▸ DATASET RECORDS
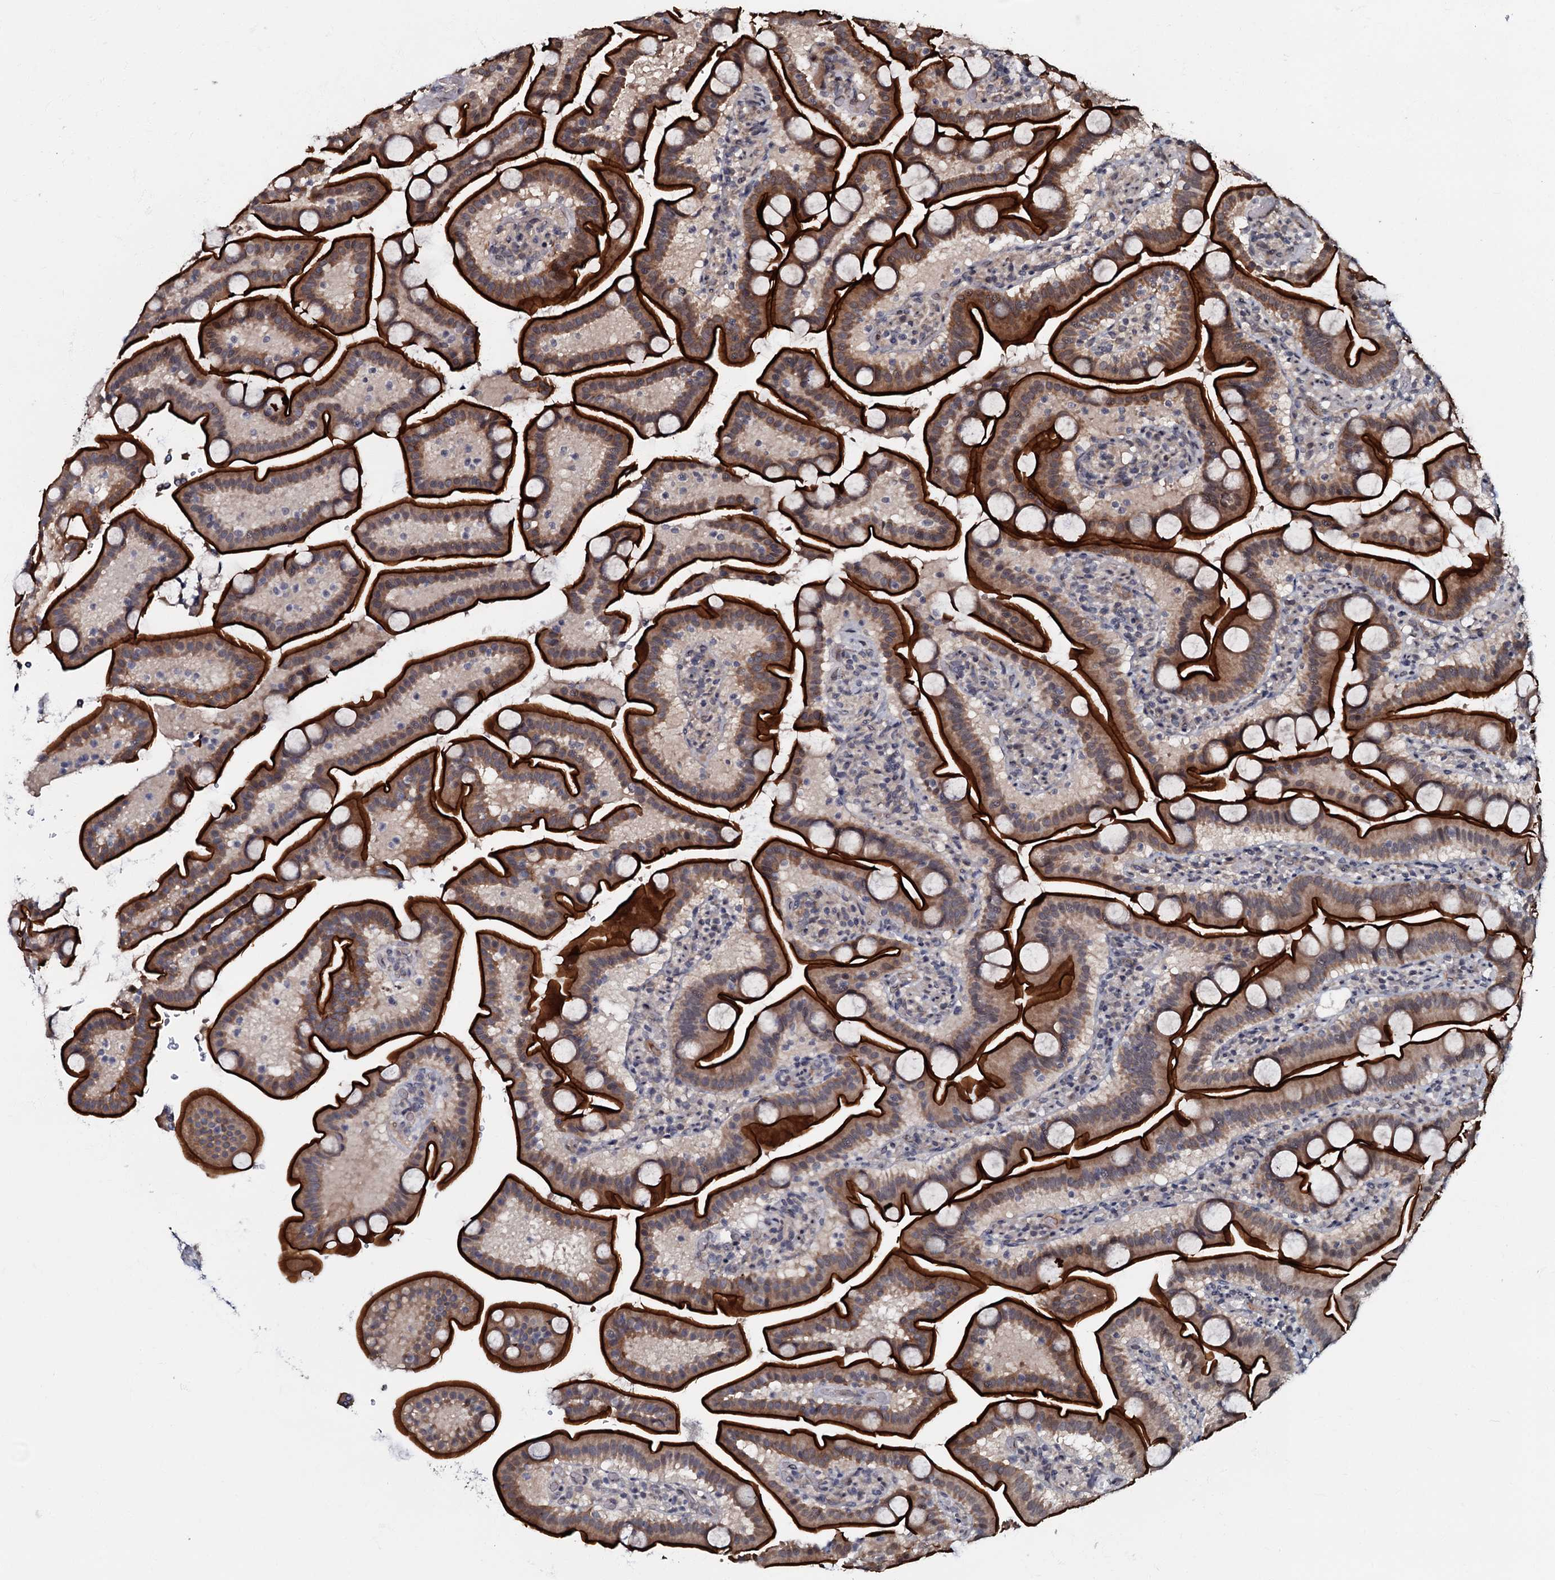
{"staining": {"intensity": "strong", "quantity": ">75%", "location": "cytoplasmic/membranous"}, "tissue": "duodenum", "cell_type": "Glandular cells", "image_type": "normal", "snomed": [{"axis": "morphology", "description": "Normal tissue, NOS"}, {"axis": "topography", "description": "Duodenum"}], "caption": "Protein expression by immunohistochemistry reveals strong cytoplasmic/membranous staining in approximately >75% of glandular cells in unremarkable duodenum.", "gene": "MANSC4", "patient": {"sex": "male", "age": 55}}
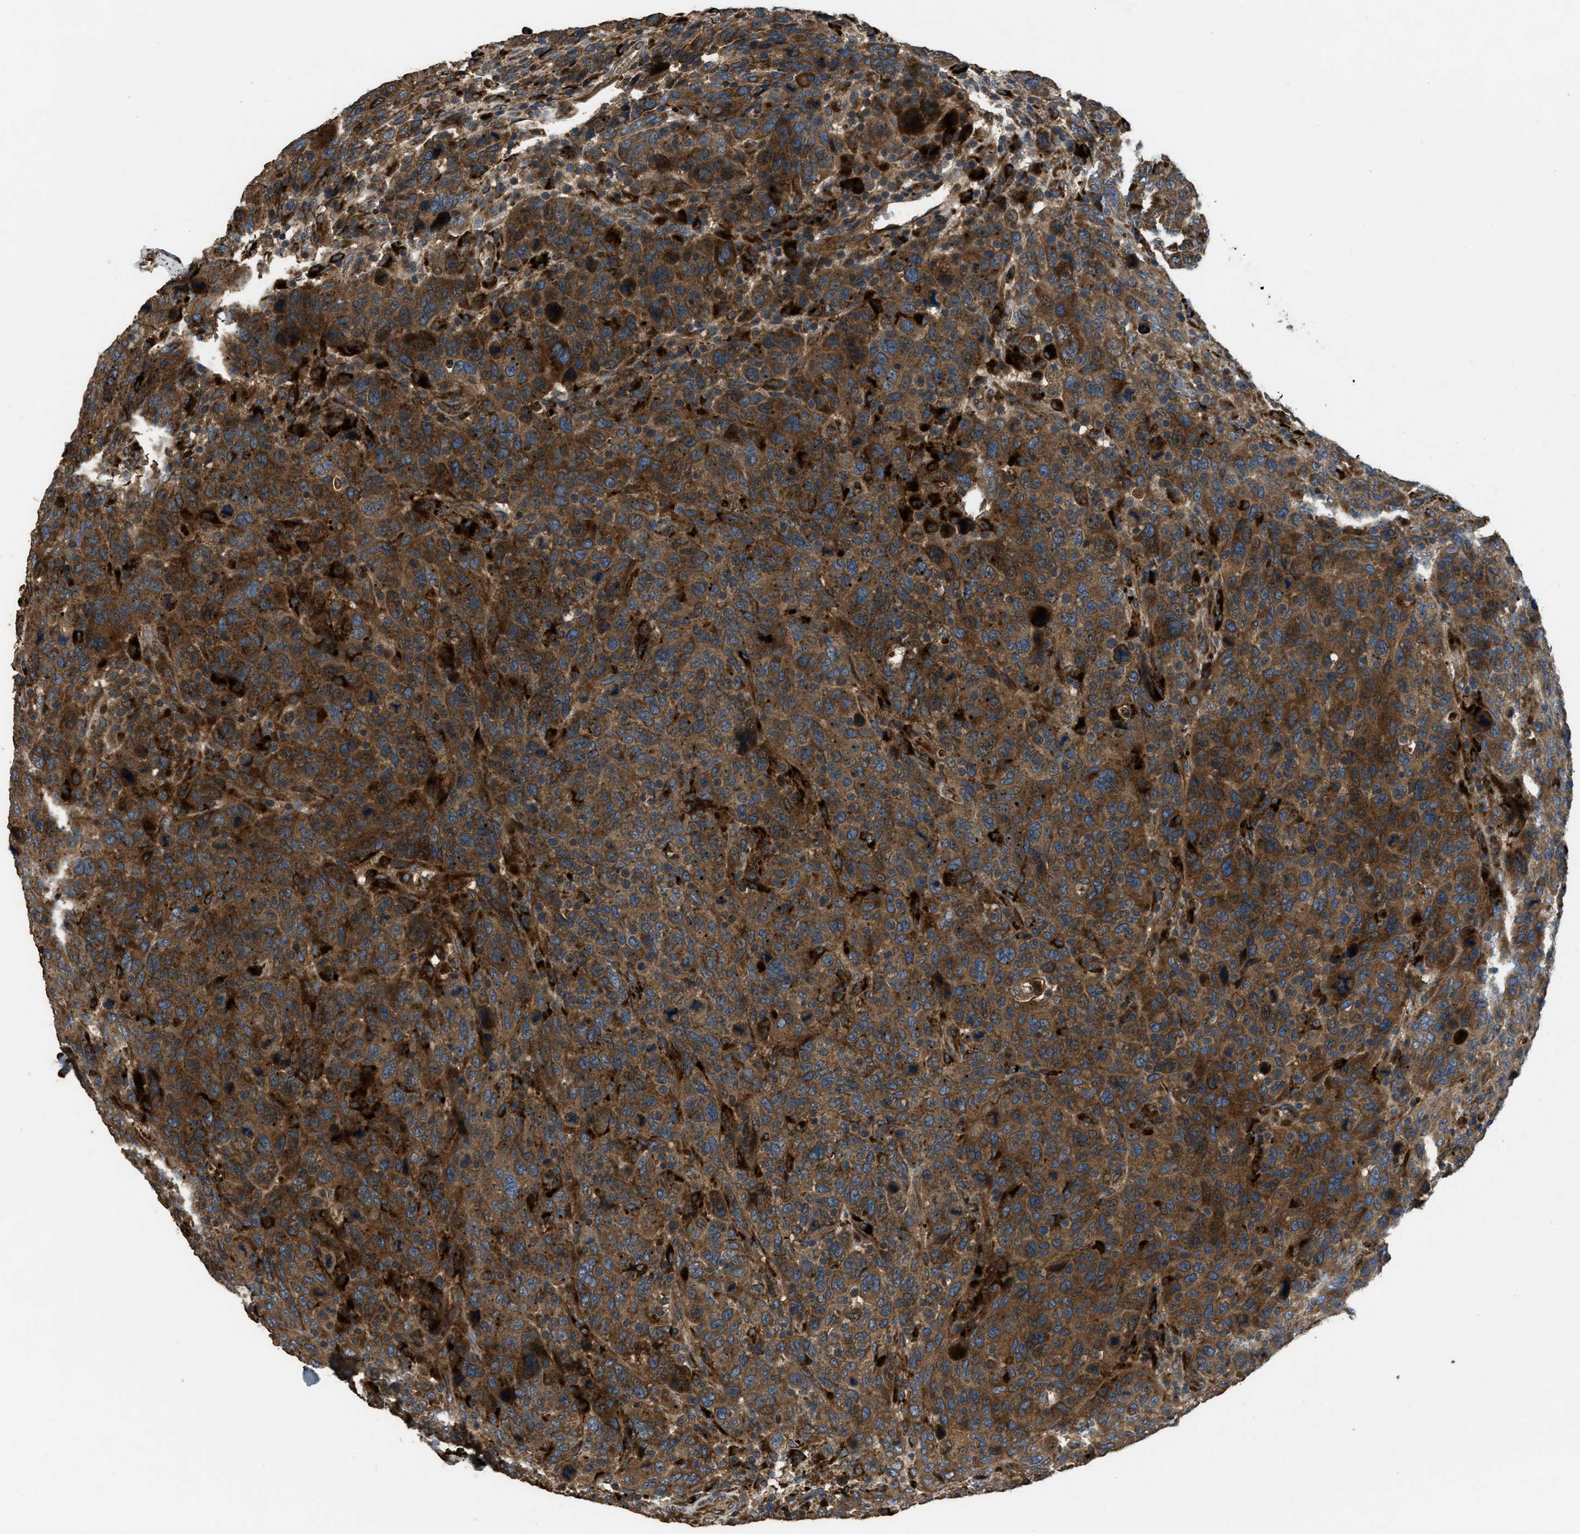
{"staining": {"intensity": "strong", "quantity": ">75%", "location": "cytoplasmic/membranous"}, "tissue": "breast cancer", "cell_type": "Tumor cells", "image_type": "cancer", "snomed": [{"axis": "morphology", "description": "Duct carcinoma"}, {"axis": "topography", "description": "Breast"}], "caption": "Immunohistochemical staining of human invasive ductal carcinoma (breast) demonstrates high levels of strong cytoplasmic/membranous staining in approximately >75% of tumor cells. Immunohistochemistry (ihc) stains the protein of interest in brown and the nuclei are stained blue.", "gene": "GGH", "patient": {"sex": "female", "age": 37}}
...
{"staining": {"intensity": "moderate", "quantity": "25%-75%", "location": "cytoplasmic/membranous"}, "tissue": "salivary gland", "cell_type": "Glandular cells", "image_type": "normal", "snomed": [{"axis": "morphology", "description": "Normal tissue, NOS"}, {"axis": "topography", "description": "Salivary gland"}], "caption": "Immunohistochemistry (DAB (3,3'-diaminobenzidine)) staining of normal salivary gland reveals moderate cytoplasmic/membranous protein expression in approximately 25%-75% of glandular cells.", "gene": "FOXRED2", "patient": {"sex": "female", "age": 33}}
* * *
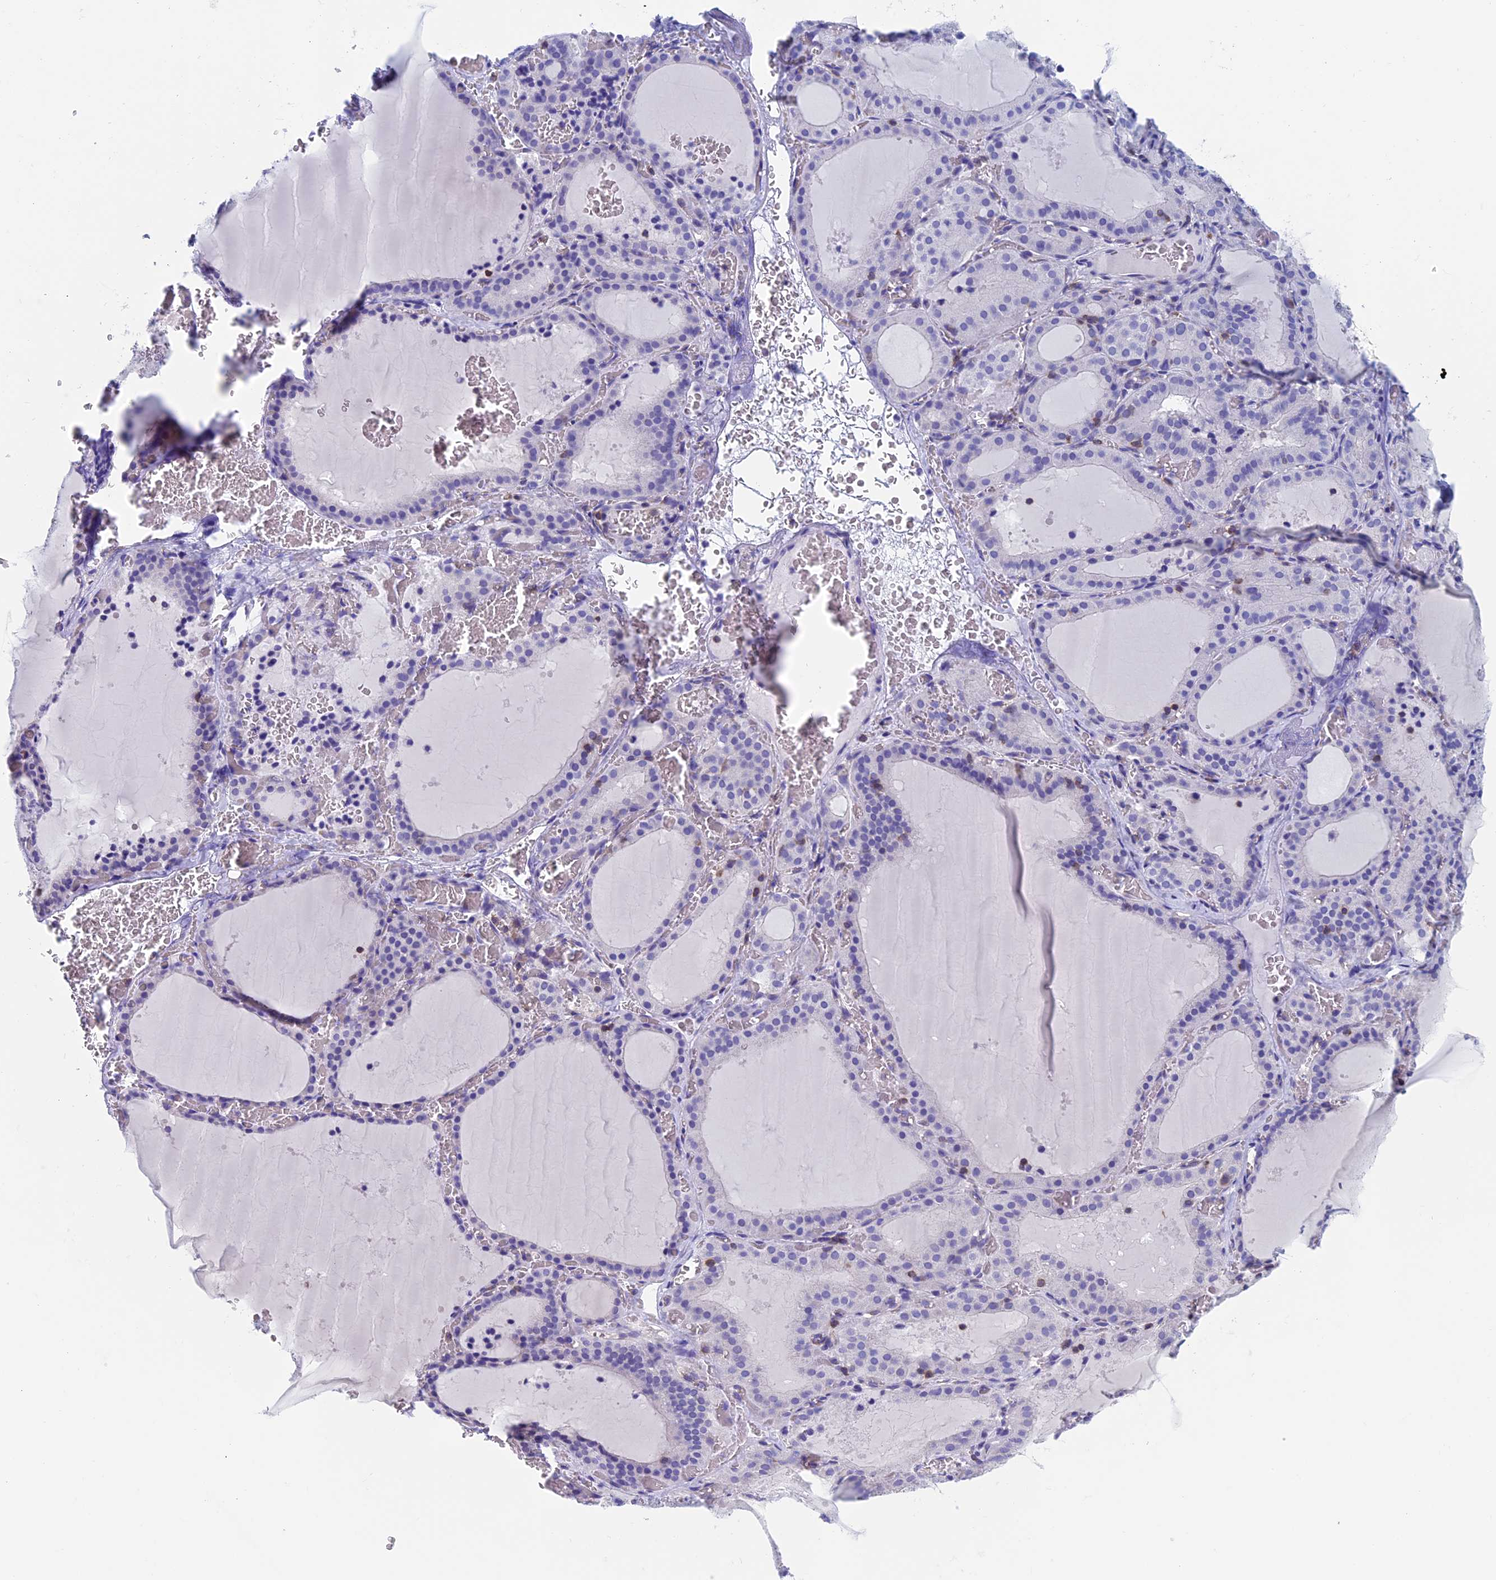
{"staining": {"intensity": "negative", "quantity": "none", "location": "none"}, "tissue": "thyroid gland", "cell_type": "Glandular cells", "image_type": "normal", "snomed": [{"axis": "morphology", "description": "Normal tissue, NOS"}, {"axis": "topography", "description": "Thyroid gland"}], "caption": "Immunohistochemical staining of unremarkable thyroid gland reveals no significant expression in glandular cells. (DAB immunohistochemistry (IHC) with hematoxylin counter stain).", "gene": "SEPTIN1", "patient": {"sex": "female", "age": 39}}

▸ TASK PROMPT
In the records above, find the line containing "expression by immunohistochemistry" and the line containing "staining of human", then give both of them again word for word along with every line between. Omit any pictures.

▸ ANSWER SECTION
{"staining": {"intensity": "strong", "quantity": ">75%", "location": "cytoplasmic/membranous"}, "tissue": "duodenum", "cell_type": "Glandular cells", "image_type": "normal", "snomed": [{"axis": "morphology", "description": "Normal tissue, NOS"}, {"axis": "topography", "description": "Duodenum"}], "caption": "Protein expression by immunohistochemistry reveals strong cytoplasmic/membranous staining in approximately >75% of glandular cells in unremarkable duodenum.", "gene": "MANSC4", "patient": {"sex": "male", "age": 55}}
{"staining": {"intensity": "strong", "quantity": ">75%", "location": "cytoplasmic/membranous"}, "tissue": "breast cancer", "cell_type": "Tumor cells", "image_type": "cancer", "snomed": [{"axis": "morphology", "description": "Duct carcinoma"}, {"axis": "topography", "description": "Breast"}], "caption": "Immunohistochemical staining of human invasive ductal carcinoma (breast) demonstrates high levels of strong cytoplasmic/membranous staining in approximately >75% of tumor cells. Immunohistochemistry (ihc) stains the protein of interest in brown and the nuclei are stained blue.", "gene": "GGH", "patient": {"sex": "female", "age": 37}}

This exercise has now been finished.